*Provided data:*
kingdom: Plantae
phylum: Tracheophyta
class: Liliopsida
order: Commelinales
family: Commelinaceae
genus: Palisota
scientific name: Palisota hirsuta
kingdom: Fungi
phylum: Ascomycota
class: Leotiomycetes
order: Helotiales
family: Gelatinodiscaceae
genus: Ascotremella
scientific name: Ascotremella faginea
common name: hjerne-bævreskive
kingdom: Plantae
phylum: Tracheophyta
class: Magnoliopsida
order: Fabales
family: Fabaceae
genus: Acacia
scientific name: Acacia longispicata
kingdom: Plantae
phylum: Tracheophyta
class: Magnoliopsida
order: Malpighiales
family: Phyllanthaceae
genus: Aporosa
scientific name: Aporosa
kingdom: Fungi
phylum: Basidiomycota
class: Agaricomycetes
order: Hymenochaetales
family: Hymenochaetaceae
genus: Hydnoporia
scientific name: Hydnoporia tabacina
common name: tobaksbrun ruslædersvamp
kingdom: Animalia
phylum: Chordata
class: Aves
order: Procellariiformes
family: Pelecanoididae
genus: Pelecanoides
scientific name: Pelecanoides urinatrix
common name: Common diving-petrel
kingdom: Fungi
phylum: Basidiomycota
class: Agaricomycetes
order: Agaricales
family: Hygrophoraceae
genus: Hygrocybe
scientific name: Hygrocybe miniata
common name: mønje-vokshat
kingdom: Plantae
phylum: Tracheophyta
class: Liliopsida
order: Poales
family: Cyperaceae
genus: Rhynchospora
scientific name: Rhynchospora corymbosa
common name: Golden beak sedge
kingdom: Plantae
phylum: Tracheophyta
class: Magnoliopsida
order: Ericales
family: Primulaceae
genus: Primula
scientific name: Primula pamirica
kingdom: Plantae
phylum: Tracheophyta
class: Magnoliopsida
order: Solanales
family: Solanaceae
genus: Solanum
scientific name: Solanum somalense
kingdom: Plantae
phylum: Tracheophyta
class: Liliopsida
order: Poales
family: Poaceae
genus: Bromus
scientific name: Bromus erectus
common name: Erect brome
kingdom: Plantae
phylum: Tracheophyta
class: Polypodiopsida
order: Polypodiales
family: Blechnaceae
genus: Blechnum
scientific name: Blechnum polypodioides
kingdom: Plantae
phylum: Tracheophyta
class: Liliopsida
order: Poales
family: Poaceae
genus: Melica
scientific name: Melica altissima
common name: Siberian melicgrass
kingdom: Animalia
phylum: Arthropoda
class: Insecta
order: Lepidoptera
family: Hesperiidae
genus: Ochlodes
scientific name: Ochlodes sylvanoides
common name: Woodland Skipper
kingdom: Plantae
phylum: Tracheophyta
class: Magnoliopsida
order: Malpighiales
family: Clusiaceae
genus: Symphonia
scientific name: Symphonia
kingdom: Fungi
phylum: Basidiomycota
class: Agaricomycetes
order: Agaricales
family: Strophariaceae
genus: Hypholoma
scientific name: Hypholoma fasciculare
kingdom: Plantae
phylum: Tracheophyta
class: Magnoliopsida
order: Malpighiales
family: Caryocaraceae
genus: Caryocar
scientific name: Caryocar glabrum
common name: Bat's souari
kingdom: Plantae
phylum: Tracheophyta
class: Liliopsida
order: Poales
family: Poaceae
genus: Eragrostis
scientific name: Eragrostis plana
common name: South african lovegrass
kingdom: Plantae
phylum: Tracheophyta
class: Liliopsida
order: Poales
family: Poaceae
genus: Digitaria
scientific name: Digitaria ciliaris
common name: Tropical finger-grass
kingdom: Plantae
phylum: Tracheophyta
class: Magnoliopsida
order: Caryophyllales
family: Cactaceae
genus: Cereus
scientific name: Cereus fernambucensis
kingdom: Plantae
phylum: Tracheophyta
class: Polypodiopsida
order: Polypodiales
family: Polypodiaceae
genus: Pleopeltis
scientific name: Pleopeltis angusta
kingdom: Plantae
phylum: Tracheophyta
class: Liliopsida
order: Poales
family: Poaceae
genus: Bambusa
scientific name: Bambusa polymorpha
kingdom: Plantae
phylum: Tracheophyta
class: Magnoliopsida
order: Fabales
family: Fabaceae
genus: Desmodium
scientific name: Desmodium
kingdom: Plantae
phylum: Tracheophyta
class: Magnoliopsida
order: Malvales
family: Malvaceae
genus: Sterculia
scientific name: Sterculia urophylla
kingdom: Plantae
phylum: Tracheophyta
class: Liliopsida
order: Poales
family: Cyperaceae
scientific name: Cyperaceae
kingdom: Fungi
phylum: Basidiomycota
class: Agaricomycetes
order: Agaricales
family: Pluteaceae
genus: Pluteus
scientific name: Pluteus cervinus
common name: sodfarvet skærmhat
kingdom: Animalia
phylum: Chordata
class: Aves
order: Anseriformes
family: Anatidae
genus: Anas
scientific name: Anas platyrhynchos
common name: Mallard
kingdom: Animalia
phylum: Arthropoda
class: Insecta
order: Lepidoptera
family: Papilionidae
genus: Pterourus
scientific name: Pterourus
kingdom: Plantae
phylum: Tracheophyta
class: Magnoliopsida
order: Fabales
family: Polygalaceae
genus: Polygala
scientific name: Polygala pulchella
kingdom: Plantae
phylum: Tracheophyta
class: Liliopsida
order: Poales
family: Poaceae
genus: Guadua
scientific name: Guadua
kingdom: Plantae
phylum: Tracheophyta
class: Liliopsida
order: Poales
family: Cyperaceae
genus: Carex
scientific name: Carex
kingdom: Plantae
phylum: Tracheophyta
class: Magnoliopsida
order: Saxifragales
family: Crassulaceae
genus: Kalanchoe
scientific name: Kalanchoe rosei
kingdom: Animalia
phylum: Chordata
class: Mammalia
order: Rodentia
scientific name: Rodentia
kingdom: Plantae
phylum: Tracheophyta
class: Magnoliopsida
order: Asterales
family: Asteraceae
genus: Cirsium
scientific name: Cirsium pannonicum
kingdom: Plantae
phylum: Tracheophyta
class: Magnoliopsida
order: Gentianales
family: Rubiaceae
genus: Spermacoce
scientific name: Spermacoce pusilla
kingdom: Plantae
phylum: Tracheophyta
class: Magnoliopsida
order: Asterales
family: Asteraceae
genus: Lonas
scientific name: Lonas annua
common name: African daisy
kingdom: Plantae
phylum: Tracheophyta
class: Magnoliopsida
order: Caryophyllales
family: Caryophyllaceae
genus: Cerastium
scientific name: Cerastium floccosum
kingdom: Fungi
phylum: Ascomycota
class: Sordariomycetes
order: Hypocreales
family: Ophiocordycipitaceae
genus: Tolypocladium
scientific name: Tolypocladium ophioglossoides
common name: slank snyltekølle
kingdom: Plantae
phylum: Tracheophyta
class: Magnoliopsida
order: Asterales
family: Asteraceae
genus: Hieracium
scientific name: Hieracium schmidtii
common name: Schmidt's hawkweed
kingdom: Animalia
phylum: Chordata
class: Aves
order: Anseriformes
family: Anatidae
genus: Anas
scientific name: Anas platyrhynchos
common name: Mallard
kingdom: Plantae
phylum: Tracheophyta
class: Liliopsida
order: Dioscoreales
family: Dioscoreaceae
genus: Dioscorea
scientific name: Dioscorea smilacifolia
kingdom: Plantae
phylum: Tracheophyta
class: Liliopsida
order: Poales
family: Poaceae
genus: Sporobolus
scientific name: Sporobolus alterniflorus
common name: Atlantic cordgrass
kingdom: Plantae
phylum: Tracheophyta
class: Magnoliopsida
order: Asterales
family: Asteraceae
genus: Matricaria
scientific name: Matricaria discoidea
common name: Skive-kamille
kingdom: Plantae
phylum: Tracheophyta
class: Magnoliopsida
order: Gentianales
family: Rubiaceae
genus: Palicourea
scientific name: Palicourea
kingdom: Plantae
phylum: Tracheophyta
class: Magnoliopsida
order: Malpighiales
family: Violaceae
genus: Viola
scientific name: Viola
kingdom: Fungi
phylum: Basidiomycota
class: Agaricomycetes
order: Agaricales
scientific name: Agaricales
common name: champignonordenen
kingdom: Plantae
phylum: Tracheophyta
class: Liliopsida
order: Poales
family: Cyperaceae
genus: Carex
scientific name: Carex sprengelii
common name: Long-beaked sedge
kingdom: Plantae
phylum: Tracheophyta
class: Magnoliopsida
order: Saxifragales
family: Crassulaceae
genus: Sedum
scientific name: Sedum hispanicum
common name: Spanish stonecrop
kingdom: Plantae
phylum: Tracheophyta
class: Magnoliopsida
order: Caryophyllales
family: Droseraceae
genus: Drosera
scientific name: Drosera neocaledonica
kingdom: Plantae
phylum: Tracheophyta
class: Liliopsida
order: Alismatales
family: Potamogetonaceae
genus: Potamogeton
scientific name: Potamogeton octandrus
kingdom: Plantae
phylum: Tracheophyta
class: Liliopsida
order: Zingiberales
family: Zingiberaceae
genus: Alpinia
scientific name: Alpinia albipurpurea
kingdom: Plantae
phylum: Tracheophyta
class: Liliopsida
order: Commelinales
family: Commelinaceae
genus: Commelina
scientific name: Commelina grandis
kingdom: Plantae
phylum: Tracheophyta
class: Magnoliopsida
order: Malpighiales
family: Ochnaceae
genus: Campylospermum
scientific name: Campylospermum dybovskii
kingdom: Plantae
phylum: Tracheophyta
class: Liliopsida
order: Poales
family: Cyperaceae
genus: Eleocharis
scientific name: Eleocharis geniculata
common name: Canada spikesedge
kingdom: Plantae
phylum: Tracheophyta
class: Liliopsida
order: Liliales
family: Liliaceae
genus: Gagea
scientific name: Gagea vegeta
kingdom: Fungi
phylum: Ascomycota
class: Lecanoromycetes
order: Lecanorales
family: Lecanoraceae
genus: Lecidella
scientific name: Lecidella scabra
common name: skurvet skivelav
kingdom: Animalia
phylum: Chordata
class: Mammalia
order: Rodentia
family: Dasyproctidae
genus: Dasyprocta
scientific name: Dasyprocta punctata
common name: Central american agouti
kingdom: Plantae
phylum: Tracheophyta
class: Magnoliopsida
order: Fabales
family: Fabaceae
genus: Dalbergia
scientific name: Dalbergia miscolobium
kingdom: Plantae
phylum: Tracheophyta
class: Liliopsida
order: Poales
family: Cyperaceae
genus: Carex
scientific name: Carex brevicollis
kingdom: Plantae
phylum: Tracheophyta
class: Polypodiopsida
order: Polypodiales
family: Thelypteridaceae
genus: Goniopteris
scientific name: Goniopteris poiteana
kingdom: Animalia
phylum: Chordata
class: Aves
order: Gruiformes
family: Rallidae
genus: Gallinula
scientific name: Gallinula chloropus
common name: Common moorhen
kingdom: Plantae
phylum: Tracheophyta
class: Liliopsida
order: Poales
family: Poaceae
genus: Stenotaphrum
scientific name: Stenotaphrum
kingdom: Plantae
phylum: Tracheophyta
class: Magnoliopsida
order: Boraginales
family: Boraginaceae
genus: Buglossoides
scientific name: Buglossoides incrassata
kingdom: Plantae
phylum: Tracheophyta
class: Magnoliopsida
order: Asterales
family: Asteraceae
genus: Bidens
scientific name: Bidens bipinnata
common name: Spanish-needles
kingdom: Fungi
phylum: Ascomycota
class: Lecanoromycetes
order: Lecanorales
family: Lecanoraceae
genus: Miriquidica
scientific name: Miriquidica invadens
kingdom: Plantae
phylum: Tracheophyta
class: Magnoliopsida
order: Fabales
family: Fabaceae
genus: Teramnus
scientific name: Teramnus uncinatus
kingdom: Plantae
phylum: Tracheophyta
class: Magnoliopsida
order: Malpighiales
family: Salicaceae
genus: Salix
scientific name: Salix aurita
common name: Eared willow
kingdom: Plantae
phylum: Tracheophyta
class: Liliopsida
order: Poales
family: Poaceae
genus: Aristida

*Set exercise:* Please lay out the stretch of the material above, from the line containing "family: Hesperiidae" through the line containing "genus: Bambusa", as a JSON list of strings. Use one string per line, include both end lines, and leave out any blank lines.

*Reply:*
[
  "family: Hesperiidae",
  "genus: Ochlodes",
  "scientific name: Ochlodes sylvanoides",
  "common name: Woodland Skipper",
  "kingdom: Plantae",
  "phylum: Tracheophyta",
  "class: Magnoliopsida",
  "order: Malpighiales",
  "family: Clusiaceae",
  "genus: Symphonia",
  "scientific name: Symphonia",
  "kingdom: Fungi",
  "phylum: Basidiomycota",
  "class: Agaricomycetes",
  "order: Agaricales",
  "family: Strophariaceae",
  "genus: Hypholoma",
  "scientific name: Hypholoma fasciculare",
  "kingdom: Plantae",
  "phylum: Tracheophyta",
  "class: Magnoliopsida",
  "order: Malpighiales",
  "family: Caryocaraceae",
  "genus: Caryocar",
  "scientific name: Caryocar glabrum",
  "common name: Bat's souari",
  "kingdom: Plantae",
  "phylum: Tracheophyta",
  "class: Liliopsida",
  "order: Poales",
  "family: Poaceae",
  "genus: Eragrostis",
  "scientific name: Eragrostis plana",
  "common name: South african lovegrass",
  "kingdom: Plantae",
  "phylum: Tracheophyta",
  "class: Liliopsida",
  "order: Poales",
  "family: Poaceae",
  "genus: Digitaria",
  "scientific name: Digitaria ciliaris",
  "common name: Tropical finger-grass",
  "kingdom: Plantae",
  "phylum: Tracheophyta",
  "class: Magnoliopsida",
  "order: Caryophyllales",
  "family: Cactaceae",
  "genus: Cereus",
  "scientific name: Cereus fernambucensis",
  "kingdom: Plantae",
  "phylum: Tracheophyta",
  "class: Polypodiopsida",
  "order: Polypodiales",
  "family: Polypodiaceae",
  "genus: Pleopeltis",
  "scientific name: Pleopeltis angusta",
  "kingdom: Plantae",
  "phylum: Tracheophyta",
  "class: Liliopsida",
  "order: Poales",
  "family: Poaceae",
  "genus: Bambusa"
]